Some of the more specialized spaces the building has to offer include two studio labs for robotics and prototyping electronics, a special project shop for 3-D model making, two computer labs for virtual and augmented reality, and a user-testing lab with double-sided mirrors for studying user behavior. When visiting The Shed in person, we were particularly impressed to learn that the scale of the main studio lab is able to accommodate some pretty large prototypes, including full scale motorcycles.

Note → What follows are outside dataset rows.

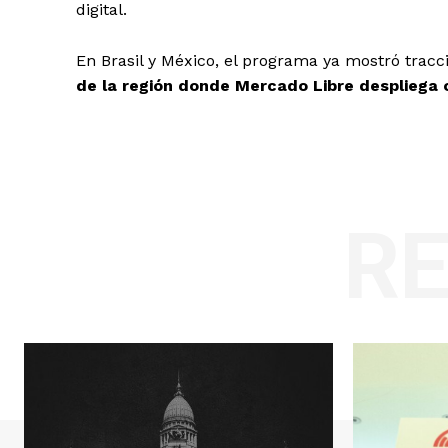
digital.
En Brasil y México, el programa ya mostró tracc
de la región donde Mercado Libre despliega 
R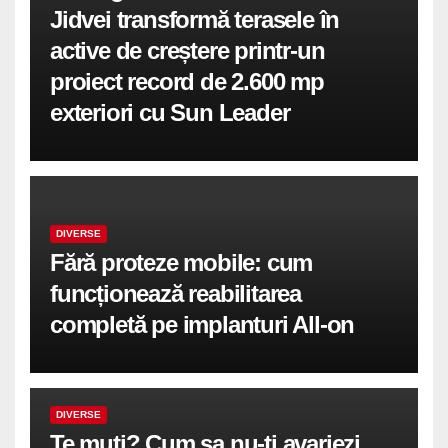
Jidvei transformă terasele în
active de creștere printr-un
proiect record de 2.600 mp
exteriori cu Sun Leader
DIVERSE
Fără proteze mobile: cum
funcționează reabilitarea
completă pe implanturi All-on
DIVERSE
Te muti? Cum sa nu-ti avariezi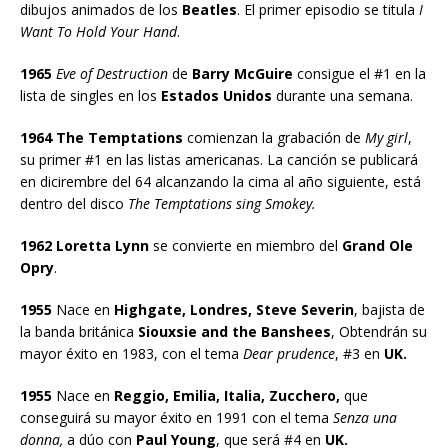
dibujos animados de los
Beatles
. El primer episodio se titula
I
Want To Hold Your Hand
.
1965
Eve of Destruction
de
Barry McGuire
consigue el #1 en la
lista de singles en los
Estados Unidos
durante una semana.
1964
The Temptations
comienzan la grabación de
My girl
,
su primer #1 en las listas americanas. La canción se publicará
en dicirembre del 64 alcanzando la cima al año siguiente, está
dentro del disco
The Temptations sing Smokey.
1962 Loretta Lynn
se convierte en miembro del
Grand Ole
Opry
.
1955
Nace en
Highgate, Londres, Steve Severin
, bajista de
la banda británica
Siouxsie and the Banshees
, Obtendrán su
mayor éxito en 1983, con el tema
Dear prudence
, #3 en
UK.
1955
Nace en
Reggio, Emilia, Italia, Zucchero,
que
conseguirá su mayor éxito en 1991 con el tema
Senza una
donna,
a dúo con
Paul Young
, que será #4 en
UK.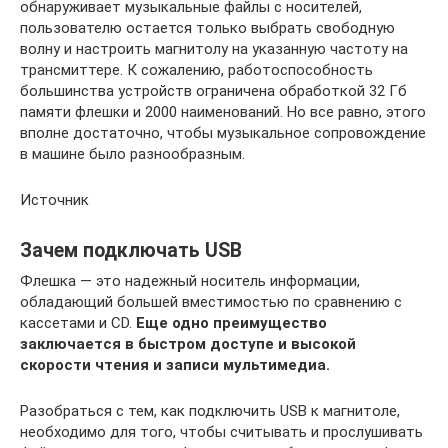
обнаруживает музыкальные файлы с носителей,
пользователю остается только выбрать свободную
волну и настроить магнитолу на указанную частоту на
трансмиттере. К сожалению, работоспособность
большинства устройств ограничена обработкой 32 Гб
памяти флешки и 2000 наименований. Но все равно, этого
вполне достаточно, чтобы музыкальное сопровождение
в машине было разнообразным.
Источник
Зачем подключать USB
Флешка — это надежный носитель информации,
обладающий большей вместимостью по сравнению с
кассетами и CD.
Еще одно преимущество
заключается в быстром доступе и высокой
скорости чтения и записи мультимедиа.
Разобраться с тем, как подключить USB к магнитоле,
необходимо для того, чтобы считывать и прослушивать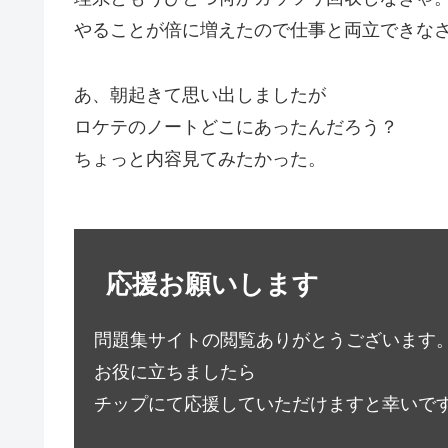
やることが倍に増えたので仕事と両立できな
あ、朝起きて思い出しましたが
ロケテのノートどこにあったんだろう？
ちょっと内容見てみたかった。
応援お願いします
問題集サイトの閲覧ありがとうございます
お役に立ちましたら
チップにて応援していただけますと幸いで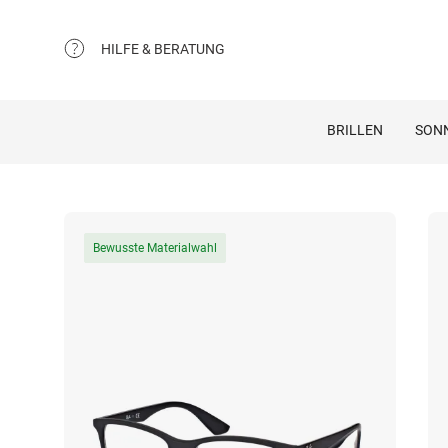
HILFE & BERATUNG
BRILLEN
SON
Bewusste Materialwahl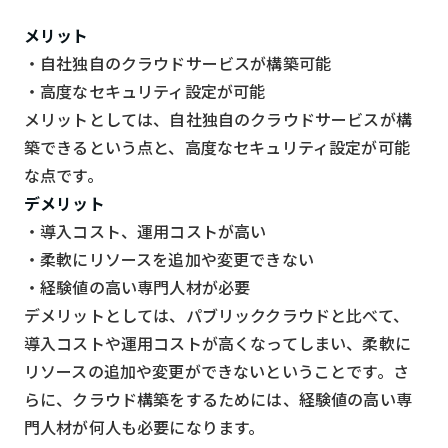
メリット
・自社独自のクラウドサービスが構築可能
・高度なセキュリティ設定が可能
メリットとしては、自社独自のクラウドサービスが構
築できるという点と、高度なセキュリティ設定が可能
な点です。
デメリット
・導入コスト、運用コストが高い
・柔軟にリソースを追加や変更できない
・経験値の高い専門人材が必要
デメリットとしては、パブリッククラウドと比べて、
導入コストや運用コストが高くなってしまい、柔軟に
リソースの追加や変更ができないということです。さ
らに、クラウド構築をするためには、経験値の高い専
門人材が何人も必要になります。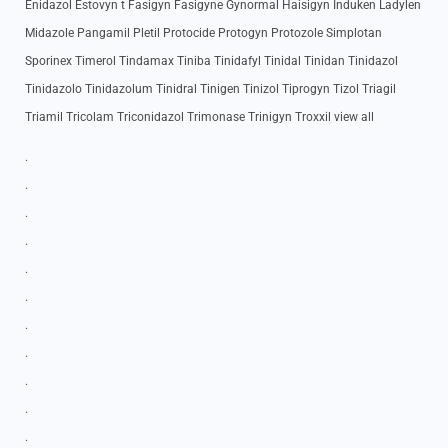
Enidazol Estovyn t Fasigyn Fasigyne Gynormal Haisigyn Induken Ladylen
Midazole Pangamil Pletil Protocide Protogyn Protozole Simplotan
Sporinex Timerol Tindamax Tiniba Tinidafyl Tinidal Tinidan Tinidazol
Tinidazolo Tinidazolum Tinidral Tinigen Tinizol Tiprogyn Tizol Triagil
Triamil Tricolam Triconidazol Trimonase Trinigyn Troxxil view all
.
.
.
.
.
.
.
.
.
.
.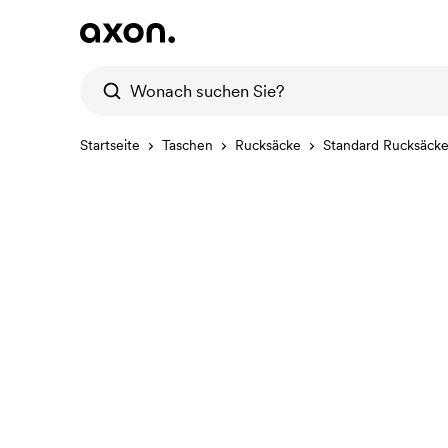
Startseite
Taschen
Rucksäcke
Standard Rucksäck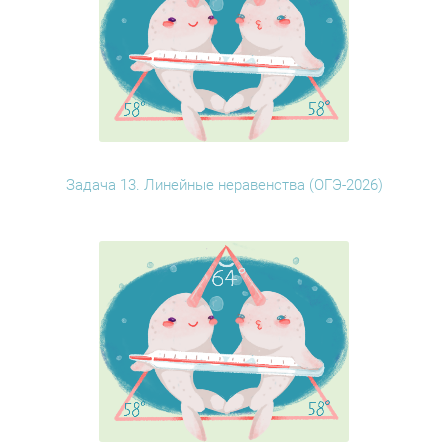
Задача 13. Линейные неравенства (ОГЭ-2026)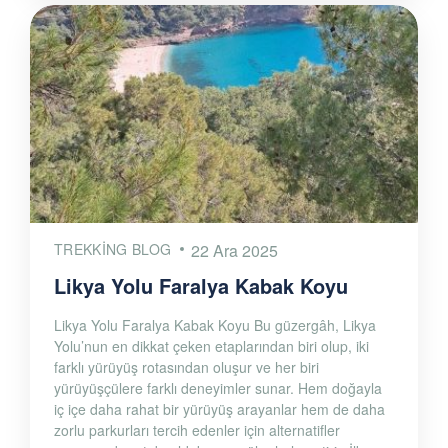
TREKKING BLOG
22 Ara 2025
Likya Yolu Faralya Kabak Koyu
Likya Yolu Faralya Kabak Koyu Bu güzergâh, Likya
Yolu’nun en dikkat çeken etaplarından biri olup, iki
farklı yürüyüş rotasından oluşur ve her biri
yürüyüşçülere farklı deneyimler sunar. Hem doğayla
iç içe daha rahat bir yürüyüş arayanlar hem de daha
zorlu parkurları tercih edenler için alternatifler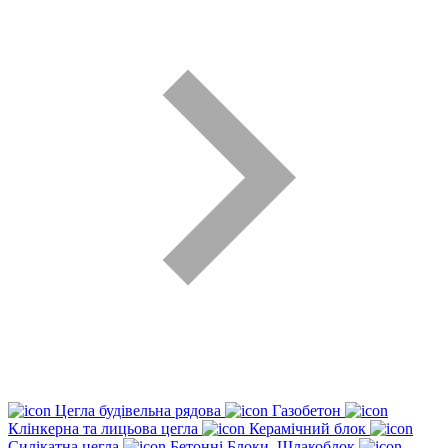
Цегла будівельна рядова
Газобетон
Клінкерна та лицьова цегла
Керамічний блок
Силікатна цегла
Бетонні Блоки, Шлакоблок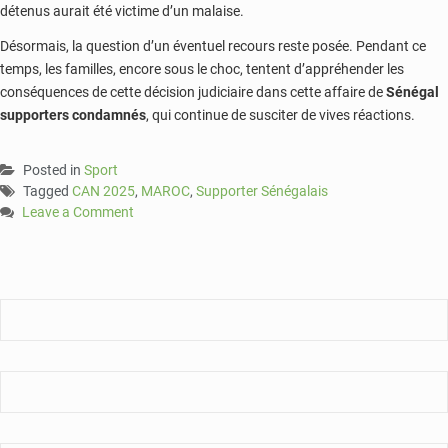
détenus aurait été victime d’un malaise.
Désormais, la question d’un éventuel recours reste posée. Pendant ce
temps, les familles, encore sous le choc, tentent d’appréhender les
conséquences de cette décision judiciaire dans cette affaire de
Sénégal
supporters condamnés
, qui continue de susciter de vives réactions.
Posted in
Sport
Tagged
CAN 2025
,
MAROC
,
Supporter Sénégalais
Leave a Comment
on
CAN
2025
:
03
mois
à
un
an
de
prison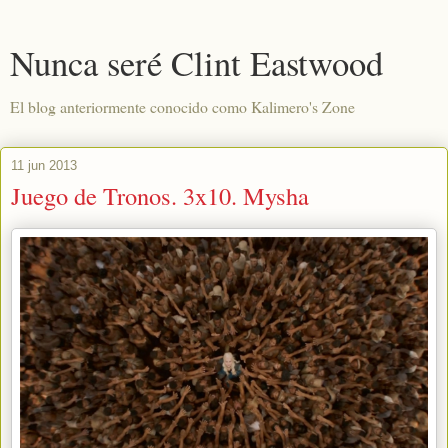
Nunca seré Clint Eastwood
El blog anteriormente conocido como Kalimero's Zone
11 jun 2013
Juego de Tronos. 3x10. Mysha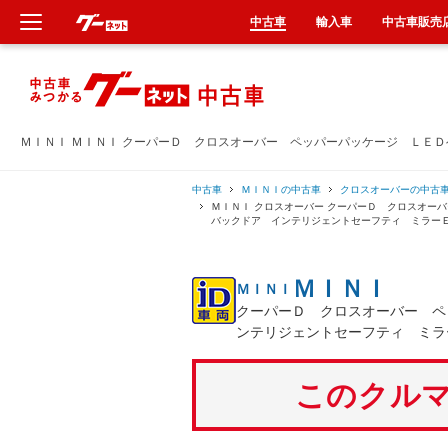
中古車
輸入車
中古車販売
新車
中古車
ＭＩＮＩ ＭＩＮＩ クーパーＤ クロスオーバー ペッパーパッケージ ＬＥ
輸入車
中古車
ＭＩＮＩの中古車
クロスオーバーの中古
ＭＩＮＩ クロスオーバー クーパーＤ クロスオー
バックドア インテリジェントセーフティ ミラー
クルマ買取
ＭＩＮＩ
ＭＩＮＩ
カーリース
クーパーＤ クロスオーバー ペ
ンテリジェントセーフティ ミラ
タイヤ交換
このクルマ
整備工場
車検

The Shed was recently reopened for student use, but in true SCAD fashion, it isn’t an entirely new building. Since SCAD was founded 40 years ago, the university has preserved and revitalized more than 100 buildings, including (but not limited to) a British magistracy building in Hong Kong, decommissioned public school buildings in Savannah and medieval ruins in Lacoste. The finished buildings preserved by SCAD, mostly located in Savannah, are turned into academic buildings for the school, ranging from classrooms to museums.
SCAD’s The Shed is a think tank where many forms of design and STEM collide, promoting collaboration across a wide variety of majors and projects. “Our legacy and expertise in preservation design and adaptive reuse allows SCAD to support the continued growth of our preeminent academic programs, namely our digital programs, and our highest enrollment yet,” says a representative from SCAD. It will be interesting to see how schools continue to adapt to the growing demand for immersive reality in education and out in the real world, but right now, SCAD’s The Shed is a promising start.